Rachel Connery looked far from docile. She sat on her narrow bed, staring sightlessly into space, one hand brushing her mouth. Her nails were short, bitten to the quick. It didn’t surprise him.
She touched her mouth with an absent curiosity that immediately made him hard. She didn’t know what he’d done with her mouth. What he had every intention of doing again, next time with her cooperation … or at least her full awareness.
She stretched out on the narrow bed and he groaned. She was too damned distracting. He reached over and turned off the monitor, glancing at the others surrounding it.
A handful of the Grandfathers were gathered in one of the smaller meditation rooms. Bobby Ray was with them as well. Odd, Luke thought, peering closer. Wishing he’d had the sense to install listening devices as well.

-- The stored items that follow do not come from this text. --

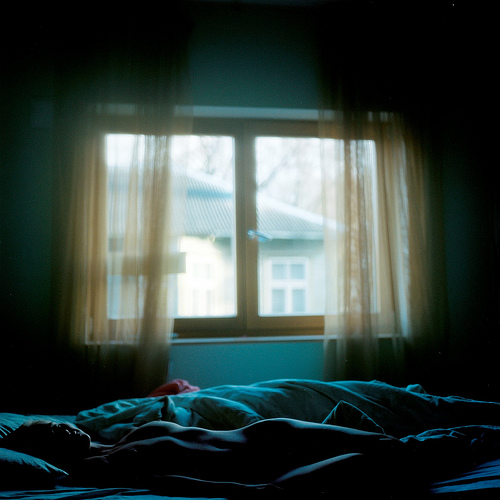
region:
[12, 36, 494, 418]
a window with curtains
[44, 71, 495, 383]
a window with sheer curtains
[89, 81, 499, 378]
a curtain on a window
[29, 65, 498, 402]
sheer curtains on a window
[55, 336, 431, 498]
a person alying in the bed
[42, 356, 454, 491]
a person laying inside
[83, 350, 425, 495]
a person laying down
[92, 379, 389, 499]
a person laying down in the bed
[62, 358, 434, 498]
a person laying down inside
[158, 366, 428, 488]
a bed with a person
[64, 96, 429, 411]
curtains on the window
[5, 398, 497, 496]
person laying on the bed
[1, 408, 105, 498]
head on the pillow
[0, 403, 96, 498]
pillow on the head of the bed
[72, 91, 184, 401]
sheer curtain on the window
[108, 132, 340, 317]
house visible through the window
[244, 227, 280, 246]
silver handle on the window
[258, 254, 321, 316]
window on the side of the house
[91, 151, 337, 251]
the roof is sloped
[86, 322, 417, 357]
ledge under the window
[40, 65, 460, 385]
curtains are color brown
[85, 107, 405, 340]
window is color brown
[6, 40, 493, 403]
room has a window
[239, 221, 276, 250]
handle in the window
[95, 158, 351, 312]
a house can be seen through a window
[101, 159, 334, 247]
roof of house is black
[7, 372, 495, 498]
woman lying on a bed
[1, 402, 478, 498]
a woman is naked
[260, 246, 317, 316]
a window color white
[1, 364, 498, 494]
comforter next a woman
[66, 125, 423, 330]
a beautiful window in wall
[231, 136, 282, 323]
a gap in the wall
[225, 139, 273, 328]
a plastic divider in window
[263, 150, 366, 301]
a glass in the window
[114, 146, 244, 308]
a glass in the another window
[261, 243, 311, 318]
a display of another windows of home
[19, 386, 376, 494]
a girl sleeping in bed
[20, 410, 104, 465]
face of the girl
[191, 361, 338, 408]
a bed sheet in the bed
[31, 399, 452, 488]
a girl sleeping deeply in bed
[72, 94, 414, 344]
this is a window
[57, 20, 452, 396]
this is a window and curtain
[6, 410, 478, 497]
a woman lying in bed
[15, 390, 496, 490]
the woman is nude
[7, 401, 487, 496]
she is nude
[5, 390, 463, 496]
she is bare naked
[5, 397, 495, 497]
a nude woman in a bed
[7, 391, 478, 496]
a nude woman lying in bed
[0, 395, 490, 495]
a naked woman in bed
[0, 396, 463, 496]
a naked woman lying on a bed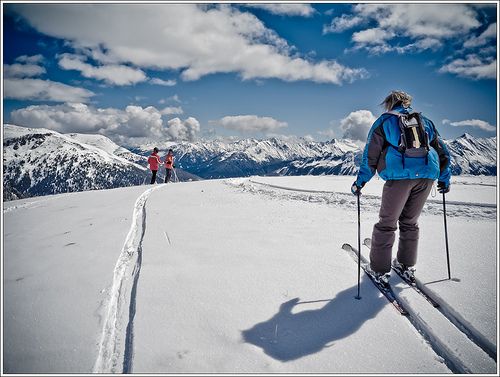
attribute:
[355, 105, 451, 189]
ski jacket — black, blue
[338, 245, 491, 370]
tracks — thin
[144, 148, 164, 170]
jacket — pink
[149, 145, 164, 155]
hat — black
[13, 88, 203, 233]
mountain — pointed, top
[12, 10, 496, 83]
white clouds — puffy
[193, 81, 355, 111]
sky — blue, clear, part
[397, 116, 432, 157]
backpack — gray, black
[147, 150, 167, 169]
jacket — red, white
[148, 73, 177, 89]
cloud — small, thin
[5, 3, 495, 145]
sky — blue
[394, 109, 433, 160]
backpack — gray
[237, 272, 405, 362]
shadow — skier's, dark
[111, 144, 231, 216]
hill — top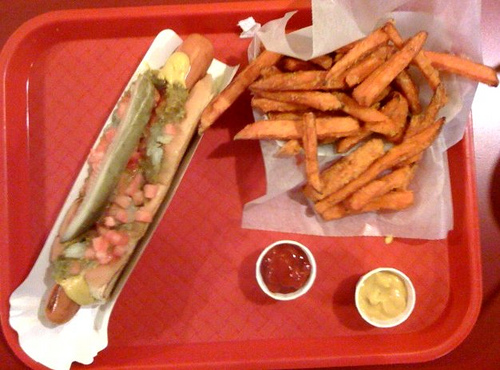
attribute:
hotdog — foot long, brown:
[58, 34, 220, 360]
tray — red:
[2, 11, 499, 369]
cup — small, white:
[253, 228, 318, 303]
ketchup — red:
[273, 253, 299, 281]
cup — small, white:
[353, 261, 416, 334]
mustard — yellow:
[375, 283, 396, 321]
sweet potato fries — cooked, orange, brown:
[237, 29, 442, 143]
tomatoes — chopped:
[101, 206, 139, 252]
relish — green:
[165, 89, 187, 120]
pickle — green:
[57, 81, 156, 241]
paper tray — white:
[236, 20, 458, 225]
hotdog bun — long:
[85, 80, 219, 300]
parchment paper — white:
[307, 1, 483, 151]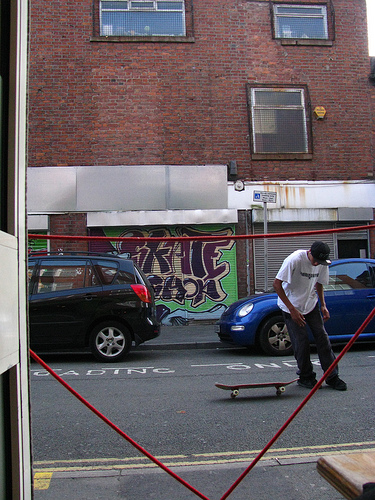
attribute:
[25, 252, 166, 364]
vehicle — dark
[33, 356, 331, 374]
lettering — white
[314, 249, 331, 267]
hat — BLACK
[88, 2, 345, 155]
windows — THREE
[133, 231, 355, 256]
rope — RED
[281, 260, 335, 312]
shirt — T, WHITE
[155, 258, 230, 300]
gate — STEEL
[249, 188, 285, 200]
sign — STREET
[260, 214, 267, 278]
pole — METAL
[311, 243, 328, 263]
cap — BASEBALL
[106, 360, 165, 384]
letters — WHITE, PAINTED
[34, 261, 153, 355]
vehicle — BLACK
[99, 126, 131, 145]
wall — RED, BRICK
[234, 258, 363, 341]
car — BLUE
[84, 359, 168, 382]
lettering — WHITE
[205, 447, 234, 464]
lines — YELLOW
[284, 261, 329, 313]
shirt — WHITE, T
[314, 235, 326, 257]
cap — BLACK, BASEBALL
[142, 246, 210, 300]
graffiti — SKATEBOARDING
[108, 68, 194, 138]
building — BRICK, RED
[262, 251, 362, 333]
car — COMPACT, BLUE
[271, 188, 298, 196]
marks — RUST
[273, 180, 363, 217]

They looked calm, peaceful, decisive as they made their plans for the future of the Foundation.
Surely he had nothing to worry about?
C
alvin Leigh was the very last person Rachel expected would show up at her room later that day. She would have slammed the door in his face without a word when she noticed what he was carrying. A thermos and two empty mugs.
“A peace offering,” he said in his soft voice. “Made with freshly ground Sumatran beans.”
For a moment she didn’t move. “It’s probably poisoned.”
“I brought two mugs. We’d die together.”
“This is a cult, isn’t it? I wouldn’t put it past you guys.”
“It’s not a cult, and it’s supposed to be poisoned Kool-Aid, not coffee. May I come in?”
“Coffee is one of the few things I’d consider risking my life for,” Rachel said, opening the door and allowing him into the shadowy room.
He didn’t say a word as he busied himself at the small table, pouring two cups of wonderful-smelling coffee and handing her one. He didn’t come equipped with milk and sugar, but then, she drank her coffee black. Luke and his minions probably knew that.
If there was poison in the coffee she couldn’t taste it, and wouldn’t have cared if she did. She took a seat on the narrow bed, crossing her legs underneath her, and surveyed the deceptively sweet little man.
He took his time, arranging the one straight-backed chair the room boasted, climbing up into it and sitting, perched like a naughty child ready for his punishment. He had small hands, with short, stubby fingers, and he pushed one through his curly black hair in a childlike gesture.
“I suppose you’re here to apologize for what happened yesterday?” she said when half her mug of coffee was gone and he had yet to say a word. “You want to tell me that it wasn’t your fault I was nearly killed, you warned me about Angel but I didn’t listen, and that perhaps you shouldn’t have started me out in such a demanding location.”
He raised his head and looked at her. His eyes were very dark and completely free of emotion. “No,” he said, quite calmly. “I set you up.”
She slopped some of the precious coffee onto
her jeans in shock. Not that he’d done it, but that he’d confess it so easily.
“You did what?”
“Luke has told me I must confess my sins to you and ask for forgiveness.”
“He told me he didn’t believe in sin,” Rachel drawled, blotting at the coffee stain.
“Oh, he believes in sin all right. How could he not, given his background and the life he’s lived?” Calvin said. “He just doesn’t choose to define it for the people who follow his teachings.”